(Texto de origen)

++++++++++++++++++++

La guerra provoca miedo y al mismo tiempo fascina. Cuando el hombre tiene la paciencia de estudiarla, superando la tentación de mirar hacia otro lado, se ve obligado a mirar dentro de sí mismo, al misterio que lo constituye y que desmiente su dimensión esencialmente racional.

 

¿Por qué se siguen librando guerras?

La reciente invasión de Rusia a Ucrania ha reavivado antiguos temores en Occidente y le ha obligado a enfrentarse a un problema que creía haber dejado atrás de una vez por todas. La guerra muestra uno de los muchos aspectos paradójicos del ser humano, el único entre los seres vivos que emprende esta actividad completamente irracional. En efecto, la guerra es esencialmente devastadora: quienes participan en ella ponen en riesgo su mayor activo, la vida; causa pobreza, destruye naciones, trae enfermedades, heridas y traumas que duran muchos años incluso después de haber terminado. Sin embargo, ha tenido lugar desde los albores de la vida humana, y no hay ningún período en el que esté completamente ausente. Es sintomático que la propia historia, tanto la sagrada como la profana, comience con el fratricidio.

El hecho de que la guerra no sea fácil de eliminar queda demostrado por su constante presencia incluso en la pacífica vida cotidiana: nombres de calles y plazas, estaciones de tren y metro, monumentos, ensayos, películas, obras de arte, cómics y videojuegos están dedicados a batallas, héroes y líderes. La estructura actual de la mayoría de los Estados está vinculada a las guerras, al igual que su historia. Y tiene detrás una compleja organización que acaba afectando a todos los ámbitos de la vida: «De todas las actividades humanas, la guerra es quizá la mejor planificada, y ha estimulado, a cambio, una mayor organización de la sociedad […]. Al aumentar el poder de los gobiernos, la guerra también ha traído consigo el progreso y el cambio […]. Nos hemos vuelto mejores para matar y al mismo tiempo menos tolerantes con la violencia hacia los demás»[1].

++++++++++++++++++++

(Extracto de datos)
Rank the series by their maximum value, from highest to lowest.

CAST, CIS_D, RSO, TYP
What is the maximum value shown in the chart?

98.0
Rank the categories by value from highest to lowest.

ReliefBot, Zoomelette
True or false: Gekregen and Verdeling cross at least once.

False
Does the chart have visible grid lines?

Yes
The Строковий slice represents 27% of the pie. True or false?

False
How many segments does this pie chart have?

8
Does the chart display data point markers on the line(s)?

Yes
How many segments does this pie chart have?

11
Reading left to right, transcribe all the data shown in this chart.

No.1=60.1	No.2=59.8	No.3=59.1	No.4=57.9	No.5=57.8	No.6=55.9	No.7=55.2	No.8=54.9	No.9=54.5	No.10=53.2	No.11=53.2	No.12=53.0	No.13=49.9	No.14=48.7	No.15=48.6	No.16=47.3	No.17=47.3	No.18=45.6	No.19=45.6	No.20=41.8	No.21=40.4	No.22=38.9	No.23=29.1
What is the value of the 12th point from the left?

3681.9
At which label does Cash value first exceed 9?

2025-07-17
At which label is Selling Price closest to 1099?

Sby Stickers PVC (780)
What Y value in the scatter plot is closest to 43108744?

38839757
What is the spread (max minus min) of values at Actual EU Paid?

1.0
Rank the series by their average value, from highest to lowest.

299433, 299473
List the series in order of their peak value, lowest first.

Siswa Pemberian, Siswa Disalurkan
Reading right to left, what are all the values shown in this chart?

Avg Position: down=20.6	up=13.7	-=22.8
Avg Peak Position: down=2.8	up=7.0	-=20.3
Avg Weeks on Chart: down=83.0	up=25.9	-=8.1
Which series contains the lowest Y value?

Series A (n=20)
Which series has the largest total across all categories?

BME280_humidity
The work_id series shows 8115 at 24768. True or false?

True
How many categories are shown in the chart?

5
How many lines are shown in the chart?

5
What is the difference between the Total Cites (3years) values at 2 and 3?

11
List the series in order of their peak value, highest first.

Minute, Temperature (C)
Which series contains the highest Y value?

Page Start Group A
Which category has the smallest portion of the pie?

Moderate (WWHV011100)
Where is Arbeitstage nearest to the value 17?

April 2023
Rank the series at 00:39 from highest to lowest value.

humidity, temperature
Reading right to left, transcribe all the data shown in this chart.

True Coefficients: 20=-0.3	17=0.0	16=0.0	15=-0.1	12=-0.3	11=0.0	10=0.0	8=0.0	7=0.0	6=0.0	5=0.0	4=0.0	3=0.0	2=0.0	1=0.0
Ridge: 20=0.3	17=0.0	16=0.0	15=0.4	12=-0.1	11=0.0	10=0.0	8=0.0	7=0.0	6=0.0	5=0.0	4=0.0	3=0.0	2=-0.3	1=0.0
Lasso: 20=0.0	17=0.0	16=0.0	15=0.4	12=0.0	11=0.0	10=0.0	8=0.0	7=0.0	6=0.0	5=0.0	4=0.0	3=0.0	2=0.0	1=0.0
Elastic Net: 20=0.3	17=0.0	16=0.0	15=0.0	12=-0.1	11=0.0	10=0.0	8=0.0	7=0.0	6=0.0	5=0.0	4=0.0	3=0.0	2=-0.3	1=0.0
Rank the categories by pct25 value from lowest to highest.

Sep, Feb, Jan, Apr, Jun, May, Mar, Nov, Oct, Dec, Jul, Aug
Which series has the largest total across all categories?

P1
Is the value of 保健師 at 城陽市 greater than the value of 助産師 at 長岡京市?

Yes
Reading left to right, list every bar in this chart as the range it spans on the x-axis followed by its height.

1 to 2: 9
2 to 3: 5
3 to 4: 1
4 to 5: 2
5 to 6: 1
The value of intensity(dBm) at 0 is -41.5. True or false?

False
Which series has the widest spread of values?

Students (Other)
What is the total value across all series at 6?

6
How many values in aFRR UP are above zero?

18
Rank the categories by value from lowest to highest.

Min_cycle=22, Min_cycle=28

++++++++++++++++++++

(Consignas del ejercicio)
[a] Por favor, copia del texto sobre la guerra todo lo que va desde "La reciente invasión" hasta "con el fratricidio.".
[b] Según el texto sobre la guerra, ¿con qué comienza la propia historia, tanto la sagrada como la profana?

(Soluciones)
[a]
La reciente invasión de Rusia a Ucrania ha reavivado antiguos temores en Occidente y le ha obligado a enfrentarse a un problema que creía haber dejado atrás de una vez por todas. La guerra muestra uno de los muchos aspectos paradójicos del ser humano, el único entre los seres vivos que emprende esta actividad completamente irracional. En efecto, la guerra es esencialmente devastadora: quienes participan en ella ponen en riesgo su mayor activo, la vida; causa pobreza, destruye naciones, trae enfermedades, heridas y traumas que duran muchos años incluso después de haber terminado. Sin embargo, ha tenido lugar desde los albores de la vida humana, y no hay ningún período en el que esté completamente ausente. Es sintomático que la propia historia, tanto la sagrada como la profana, comience con el fratricidio.

[b] Con el fratricidio.